Laporan Global Market Labor 2026 dari LinkedIn (Januari 2026) menyatakan, tingkat perekrutan secara global diprediksi 20 persen di bawah tingkat prapandemi Covid-19 akibat perlambatan ekonomi.
Kondisi perburuhan semakin diperparah dengan perang Rusia-Ukraina, Iran dengan AS-Israel, dan konflik berkepanjangan di Timur Tengah. Bukan cuma itu, buruh juga menghadapi tantangan besar disrupsi dari otomatisasi dan kecerdasan buatan (AI).
Baca juga: 50 Ucapan Hari Buruh 1 Mei 2026 Lengkap untuk Caption Media Sosial
Pemimpin Redaksi Kompas.com, Amir Sodikin, menekankan bahwa otomatisasi dan AI sudah menjadi realitas hari ini. Orang tidak bisa menolak atau mengeluh, tetapi harus bersaing dengan orang lain yang paham AI dan logika robot.
“Kabar baiknya, AI justru membuka peluang untuk melakukan reskilling secara kilat. Jika riset konvensional butuh waktu tahunan, dengan penguasaan tools AI yang tepat, kita bisa mengompilasi pengetahuan mendalam hanya dalam semalam,” ujarnya.

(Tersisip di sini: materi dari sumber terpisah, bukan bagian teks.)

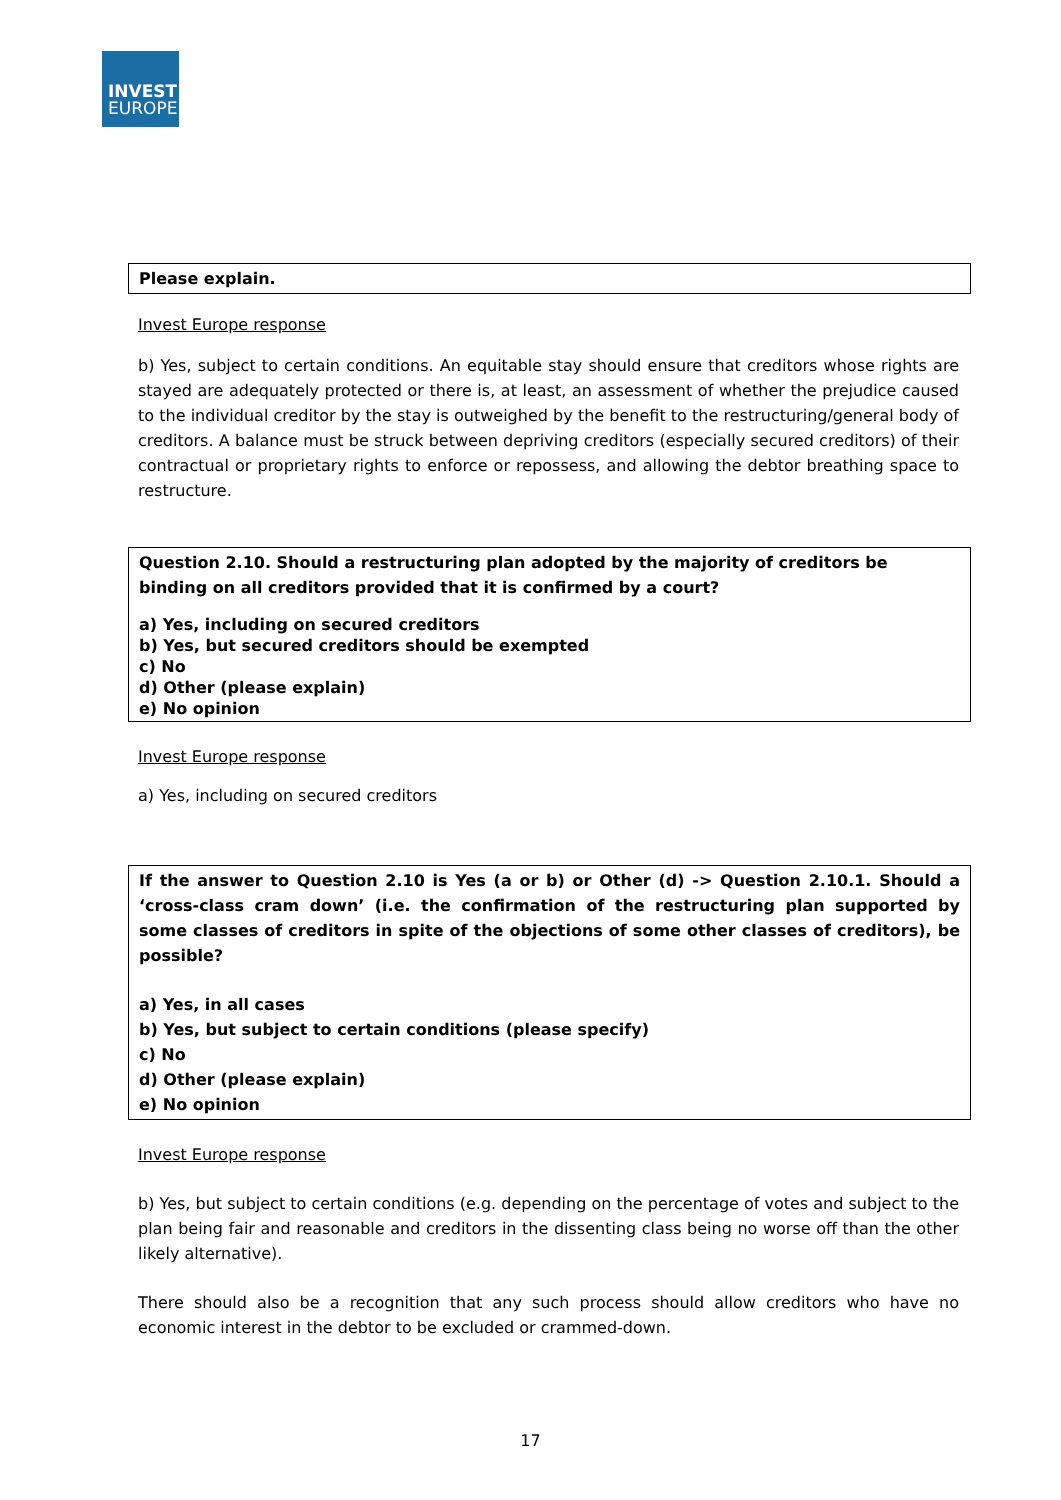INVEST
EUROPE
Please explain.
Invest Europe response
b) Yes, subject to certain conditions. An equitable stay should ensure that creditors whose rights are stayed are adequately protected or there is, at least, an assessment of whether the prejudice caused to the individual creditor by the stay is outweighed by the benefit to the restructuring/general body of creditors. A balance must be struck between depriving creditors (especially secured creditors) of their contractual or proprietary rights to enforce or repossess, and allowing the debtor breathing space to restructure.
Question 2.10. Should a restructuring plan adopted by the majority of creditors be binding on all creditors provided that it is confirmed by a court?
a) Yes, including on secured creditors
b) Yes, but secured creditors should be exempted
c) No
d) Other (please explain)
e) No opinion
Invest Europe response
a) Yes, including on secured creditors
If the answer to Question 2.10 is Yes (a or b) or Other (d) -> Question 2.10.1. Should a ‘cross-class cram down’ (i.e. the confirmation of the restructuring plan supported by some classes of creditors in spite of the objections of some other classes of creditors), be possible?
a) Yes, in all cases
b) Yes, but subject to certain conditions (please specify)
c) No
d) Other (please explain)
e) No opinion
Invest Europe response
b) Yes, but subject to certain conditions (e.g. depending on the percentage of votes and subject to the plan being fair and reasonable and creditors in the dissenting class being no worse off than the other likely alternative).
There should also be a recognition that any such process should allow creditors who have no economic interest in the debtor to be excluded or crammed-down.
17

Kini, Hari Buruh 2026 bukan sekadar seremoni pengingat solidaritas bagi sesama. Lebih dari itu, momen ini menjadi kekuatan untuk mereplikasi empati, kreativitas, dan daya juang manusia.
“Di tengah ketidakpastian global dan volatilitas tinggi, belajar adalah kunci utama. Dari kemauan belajar, akan lahir inovasi dan inisiatif untuk menyelesaikan persoalan bangsa. Selamat Hari Buruh! Terus bertumbuh dan tetap semangat dalam berkarya,” pesan Amir.